Getting started¶
The oaknut-basic command-line tool converts BBC BASIC programs
between text and their tokenised on-disc form, and numbers unnumbered
source. It is built to sit in a Unix pipeline, so it composes naturally
with disc get and disc put from the disc manual.
Install the tool with its [cli] extra (see Installation), then
ask it what it can do:
$ oaknut-basic --help
Three subcommands¶
numberPrepend ascending line numbers to source that has none — the AUTO equivalent. See Auto-numbering.
tokeniseTurn a numbered listing into a stored, tokenised program.
detokeniseTurn a stored program back into a listing.
Every subcommand reads from a file or standard input and writes to a file or standard output, so the same invocation works file-to-file and in a pipe.
Files and pipes¶
Each command takes an optional INPUT and OUTPUT argument.
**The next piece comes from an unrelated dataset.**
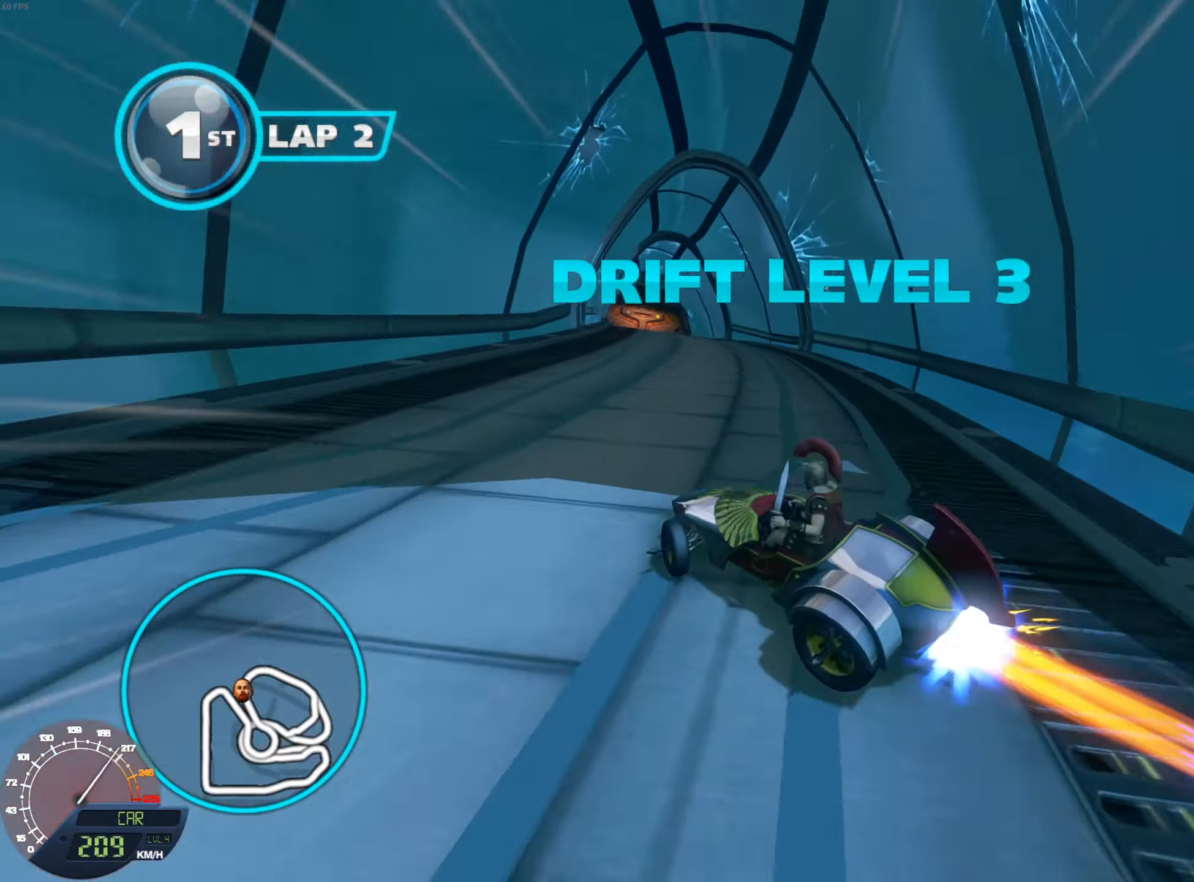
{"buttons": ["L1", "R1"], "left_stick": "right", "right_stick": "center", "events": [[17, "DPAD_DOWN", "up"], [50, "left_stick", "center"], [300, "left_stick", "right"]]}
Both
default to - — standard input and standard output — so a bare
command is a filter:
$ printf 'PRINT "HELLO"\nGOTO 10\n' | oaknut-basic number
10 PRINT "HELLO"
20 GOTO 10
Naming the files instead converts one to the other on disc:
$ oaknut-basic number draft.bas numbered.bas
$ cat numbered.bas
10 CLS
20 PRINT "HI"
30 END
Round-tripping¶
Tokenising and de-tokenising are exact inverses at the byte level, so a program survives a there-and-back trip unchanged:
$ printf '10 PRINT\n20 GOTO 10\n' | oaknut-basic tokenise | oaknut-basic detokenise
10 PRINT
20 GOTO 10
Composing with disc¶
Because every command is a stdio filter, it slots between disc get
and disc put to edit a program in place on a disc image — pull the
tokenised program out, de-tokenise it, and (after editing) tokenise it
back:
$ disc get game.ssd MENU - | oaknut-basic detokenise > menu.bas
$ oaknut-basic tokenise menu.bas | disc put game.ssd MENU -
Text encoding is handled at this boundary: by default the tool reads and
writes the BBC Acorn character set, the form a program has on
real media. Pass --encoding utf-8 when the host file is UTF-8. See
Text encoding and line endings.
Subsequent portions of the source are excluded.